Understanding the Magnuson-Moss Warranty Act

Part 9: Magnuson-Moss Warranty Claim in Food Product Class Action Held Preempted.

Recent decisions have consistently held that the Magnuson-Moss Warranty Act is expressly inapplicable to any written warranty the making or content of which is otherwise governed by federal law. In Clancy v. The Bromley Tea Co., No. 12-cv-03003-JST (N.D. Cal. Aug. 9, 2013), the putative class representative alleged he was misled by claims on the tea company’s website and its packaging about various health claims such as antioxidant properties. The Clancy court held that the warranty claim was preempted by the national uniform nutrition labeling provisions of the Federal Food, Drug and Cosmetics Act (“FDCA”).

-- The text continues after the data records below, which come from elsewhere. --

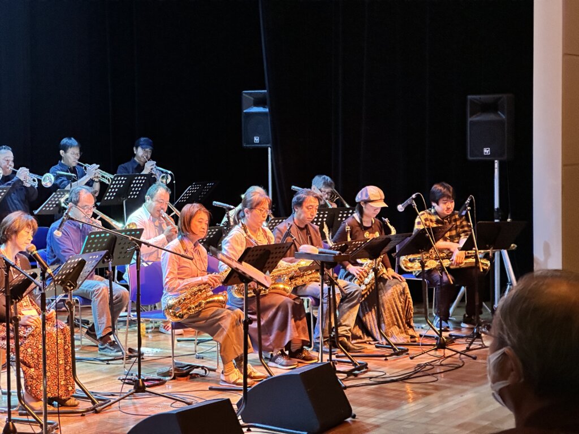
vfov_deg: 19.1
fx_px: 1288
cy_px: 217
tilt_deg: -3.5
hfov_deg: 25.3
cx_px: 290
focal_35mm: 77
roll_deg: +1.1
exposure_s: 1/25
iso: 1250
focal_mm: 9
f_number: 2.8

Clancy followed the 2012 decision in Hairston v. South Beach Beverage Co., No. CV 12-1429-JFW, 2012 U.S. Dist. LEXIS 74279 (C.D. Cal. May 18, 2012), which rejected a putative class representative’s claims under California’s consumer fraud laws that references to real fruits in the names of various of Pepsi’s “SoBe” flavored water beverages, such as Strawberry Kiwi Lemonade Lifewater, were misleading because the drink actually contains no fruit or juice. The Hairston court’s rationale in jettisoning the claims was that FDA regulations explicitly permit food manufacturers to use the names and images of real fruits to describe the characterizing flavor of their products even where the products contain none of that fruit or even any other fruit.

Counsel for food industry clients should be mindful of these preemption cases emanating from the lower federal courts in California as their holdings can provide a basis for early dismissals of class claims of violations of the Warranty Act.